A court in Vietnam has sentenced three Chinese men to up to nearly 13 years in prison for money laundering and providing loans worth over VND20 trillion (US$790 million) with annual interest exceeding 2,300 percent.
They committed the crimes when operating a major loan shark ring aided by 37 Vietnamese, according to court documents showing the case was uncovered last year.
After three days of trial, the People’s Court in Quang Nam Province, central Vietnam on Wednesday sentenced Lu Wang, the kingpin, to 11 years in prison for money laundering and 21 months for usury.
As such, Lu got a combined jail term of 12 years and nine months.
Wu Jian Chao, another Chinese in the ring, received 10 years for money laundering and 15 months for usury, while Li Xiao Hu, the third Chinese defendant, got an 18-month jail term for usury.
An illegal loan-sharking app. Photo: Quang Nam Police |
Supporting the Chinese group were 37 Vietnamese accomplices, who received sentences ranging from a nine-month suspended term to 18 months in prison.
Among these Vietnamese, many let the ring use their names to set up bogus companies that served its activities, while the rest were inferior to the three Chinese nationals.

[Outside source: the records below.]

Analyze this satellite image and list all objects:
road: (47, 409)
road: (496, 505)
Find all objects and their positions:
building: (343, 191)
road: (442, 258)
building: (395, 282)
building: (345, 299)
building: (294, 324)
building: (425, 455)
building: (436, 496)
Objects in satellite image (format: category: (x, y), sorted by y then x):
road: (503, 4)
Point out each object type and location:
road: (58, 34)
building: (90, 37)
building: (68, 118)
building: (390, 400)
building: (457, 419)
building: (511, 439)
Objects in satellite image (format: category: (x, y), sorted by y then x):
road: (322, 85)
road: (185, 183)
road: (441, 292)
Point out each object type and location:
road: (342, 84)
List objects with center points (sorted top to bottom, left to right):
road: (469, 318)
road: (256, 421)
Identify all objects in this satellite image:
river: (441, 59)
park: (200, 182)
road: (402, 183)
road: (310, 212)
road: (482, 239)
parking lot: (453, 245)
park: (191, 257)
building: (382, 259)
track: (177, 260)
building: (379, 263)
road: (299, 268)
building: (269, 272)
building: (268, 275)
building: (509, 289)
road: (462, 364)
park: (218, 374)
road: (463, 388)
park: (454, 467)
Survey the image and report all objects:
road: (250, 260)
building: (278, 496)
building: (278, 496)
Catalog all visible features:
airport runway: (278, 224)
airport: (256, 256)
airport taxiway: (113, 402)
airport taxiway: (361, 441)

According to the indictment, from 2018 to July 2023, the ring provided loans topping VND20 trillion at an annual interest rate of 2,346 percent to more than one million people nationwide through the ‘Great Vay’ app.
Other apps, including Abc Tien, cashGo, Like Tien, and Vi Dong, had their borrower database systems connected with the website https://xxxxxx.com, whose server is located in Singapore’s Alibaba Cloud.
Investigators discovered that many people were encouraged to install the loan shark’s apps where borrowers could receive loans rapidly, but at usurious interest rates.
During the period, the ring carried out money laundering activities and illegally transferred their proceeds out of Vietnam, gaining illicit profits totaling VND5 trillion ($197.2 million).
A photo of seals for several fake firms run by the loan shark ring. Photo: Quang Nam Police |
The racket used dozens of fake companies and utilized thousands of bank accounts for money laundering and illegal overseas money transfers.
Lu, the ring’s mastermind, utilized a portion of the unlawfully acquired funds to purchase real estate in Ho Chi Minh City as one of his methods of money laundering.
Throughout the debt collection process, members of the ring resorted to using threatening, slanderous, and defamatory language toward borrowers who were late in repaying loan principal or interest.
These members even went as far as posting images of their customers or their citizen identification cards on social media, or creating collages that juxtaposed borrowers' photos with sexually explicit content to shame and pressure debtors into repaying their debts promptly.